The present invention relates to inorganic fiber-metal laminates and, more particularly, to a laminate formed from a ceramic fiber matrix bonded to a metal substrate with an inorganic binder and, even more particularly, to a ceramic fiber matrix-metal substrate laminate formed by using a very low weight percentage of inorganic binder to retain the original properties of the ceramic fiber matrix.
The high heat resistance and insulative properties of ceramic fibers have led to the development of many methods for making ceramic fiber insulation materials. Typically ceramic fibers, such as aluminosilicate, silica, alumina, zirconia, or glass fibers, are bound to each other by utilization of an inorganic binding agent such as silica, alumina, or zirconia. The binding agent is typically introduced to the fibers in the form of a colloidal dispersion, or sol, of the inorganic binding agent in a liquid dispersant. In addition, an organic material such as starch or metal fillers may be added to the binding agent, as taught by U.S. Pat. No. 4,041,199, issued to Cartwright. A ceramic fiber matrix is typically formed by confining a slurry of fiber and binder sol in the desired form. The binder sol is then gelled and dried to remove the liquid dispersant. Alternatively, the ceramic fibers are sometimes bound together mechanically.
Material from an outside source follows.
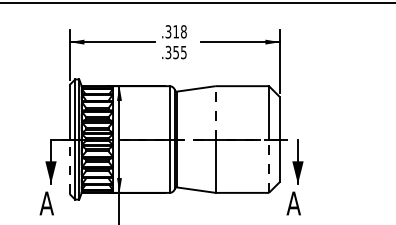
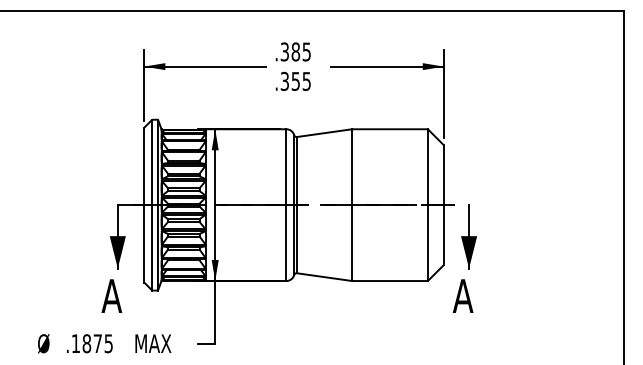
text: (180, 31) -> (301, 51), .318 -> .385
line: (216, 113) -> (352, 167), dashed -> solid
line: (69, 166) -> (144, 243), dashed -> solid
line: (268, 166) -> (427, 243), dashed -> solid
The ceramic fiber matrix resulting from a conventional process exhibits good temperature resistance, but the utilization of the matrix as an insulation material is limited by the typically high content of inorganic binder and other fillers that must be utilized. The inorganic binder and fillers typically constitute between five and ninety percent by weight of the matrix. This high percentage of binder tends to stiffen the ceramic matrix, making it difficult to form around irregularly shaped objects, and increases the matrix density, making it less desirable for some applications, such as aircraft manufacture.
Conventional ceramic fiber matrices are generally capable of withstanding very high temperature, typically in excess of 1000.degree. C. However, these ceramic fiber matrices are not gas impermeable, precluding their use in some application, such as explosion proof or poisonous vapor-proof firewall construction. Further, if organic constituents have been added to the binding agent, conventional ceramic fiber matrices produce off-gases when heated to combustion temperatures.
Several methods have previously been developed for making fiber-metal composites to achieve gas impermeability and to facilitate installation of fiber insulation. One such laminate is disclosed by U.S. Pat. No. 4,395,453, issued to Linez, Jr. et al., which discloses the binding of cellulose fiber plies to aluminum foil plies, to form a heat-resistant laminate. An adhesive such as a silicate or polyethylene is used to bind the plies and produce a stiff laminate. The inclusion of metal plies in a fiber-metal laminate creates a heat-resistant barrier that is gas and liquid impermeable. However, the use of cellulose fibers limits the upper temperature range of the laminate. Off-gases would be produced by both the cellulose fiber and the polyethylene adhesive at elevated temperatures.
A flexible ceramic fiber-metal laminate has been disclosed by U.S. Pat. No. 4,447,345, issued to Kummermehr et al. A fiber matrix consisting of aluminosilicate fibers bound together by a microporous silica aerogel was laminated to a foil or sheet of metal. The silica aerogel represented between forty and ninety percent of the finished weight of the fiber matrix, greatly affecting the properties of the raw ceramic fiber utilized. In addition, a separate glue was required to attach the fiber matrix to the metal, potentially limiting the upper temperature range limit of the laminate.
These conventional fiber-metal laminates utilize thin sheets or foils of metal. Ceramic fiber-metal laminates utilizing thicker or irregularly shaped metal substrates have not previously been developed, restricting the ability to construct integral ceramic fiber insulated structural members.